*** Opening of Text for analysis ***
Getting started with Natural Language Processing in Polish
There are countless tutorials on how to do NLP on the internet. Why would you care to read another one? Well, we will be looking into analysing Polish language, which is still rather underdeveloped in comparison to English.
Polish language is much more complex when compared to English language, as it contains 7 cases (deklinacja), 3 kinds (masculine, femenine, unspecified) and 11 different templates of verb conjugation, not to mention the exceptions [1] [2] [3]. English is rather simple: verb conjugation is easy, nouns pluralise easily, there are hardly any genders.
Corpus
For the sake of this analysis, we will look at collection of articles obtained (the nice word for scraped) from one of the leading right-wing news websites, wpolityce.pl.
Sample article from the dataset.
The articles were collected over a period of 15 days ending 10th June 2019, only articles linked from front page were collected. In total there are 1453 unique articles. I shall later publish my insights on collecting datasets from the wild.
Tokenizing
Tokens are the smallest unit of the language that's most commonly taken into account when doing text analysis. You may think of it as a word, which in most cases it is. Things get trickier in English with it's abbreviations like I'd or we've but Polish is much easier in this aspect.
„|Gazeta|Wyborcza|”|wielokrotnie|na| |swoich|łamach|wspierała|działania|Fundacji|Nie|lękajcie|się|Marka|Lisińskiego|.
*** Close of Text for analysis ***
*** Opening of Source material ***
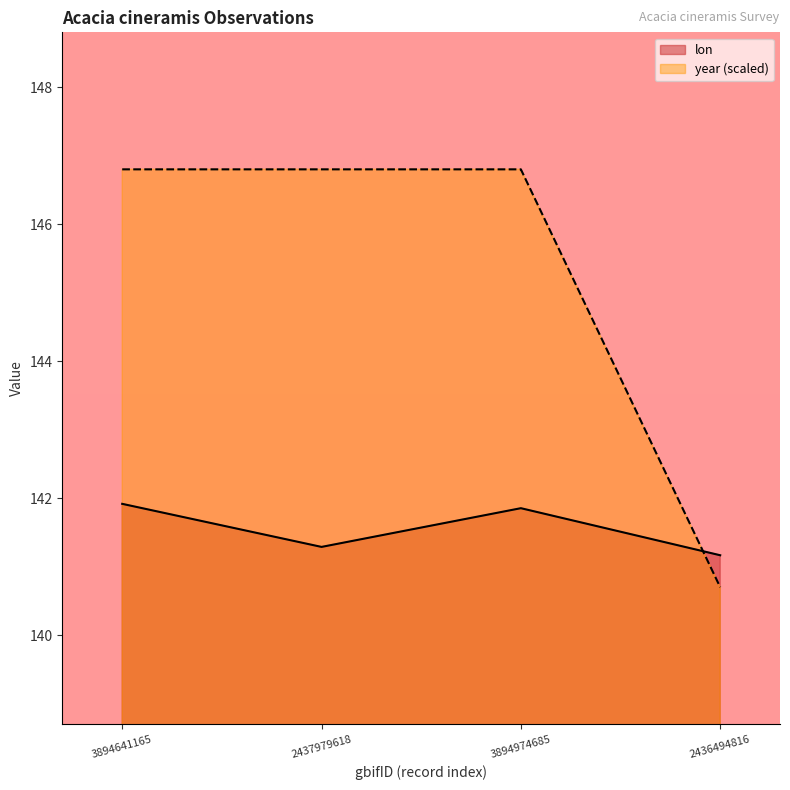

How many interior local peaks does the lon series have?

1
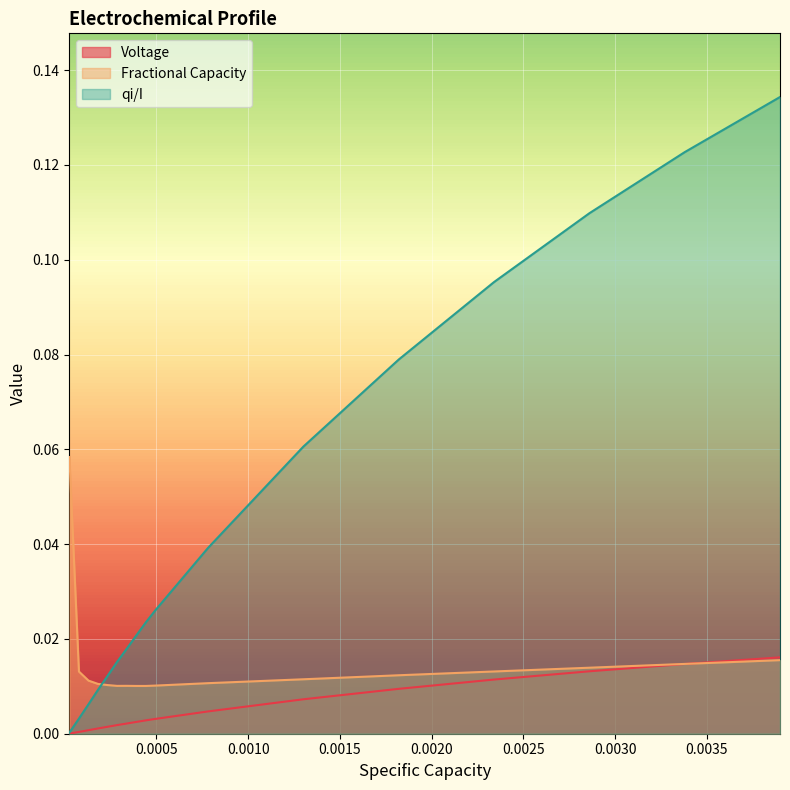

How many lines are shown in the chart?

3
*** Close of Source material ***
Tasks for this exercise ▸
1. Please copy the passage of the Polish NLP article that opens with the words containing "Getting started with" and closes with "from the dataset.".
2. In the Polish NLP article, how many unique articles were collected?

Answers to each task ▸
1.
Getting started with Natural Language Processing in Polish
There are countless tutorials on how to do NLP on the internet. Why would you care to read another one? Well, we will be looking into analysing Polish language, which is still rather underdeveloped in comparison to English.
Polish language is much more complex when compared to English language, as it contains 7 cases (deklinacja), 3 kinds (masculine, femenine, unspecified) and 11 different templates of verb conjugation, not to mention the exceptions [1] [2] [3]. English is rather simple: verb conjugation is easy, nouns pluralise easily, there are hardly any genders.
Corpus
For the sake of this analysis, we will look at collection of articles obtained (the nice word for scraped) from one of the leading right-wing news websites, wpolityce.pl.
Sample article from the dataset.

2. 1453 unique articles.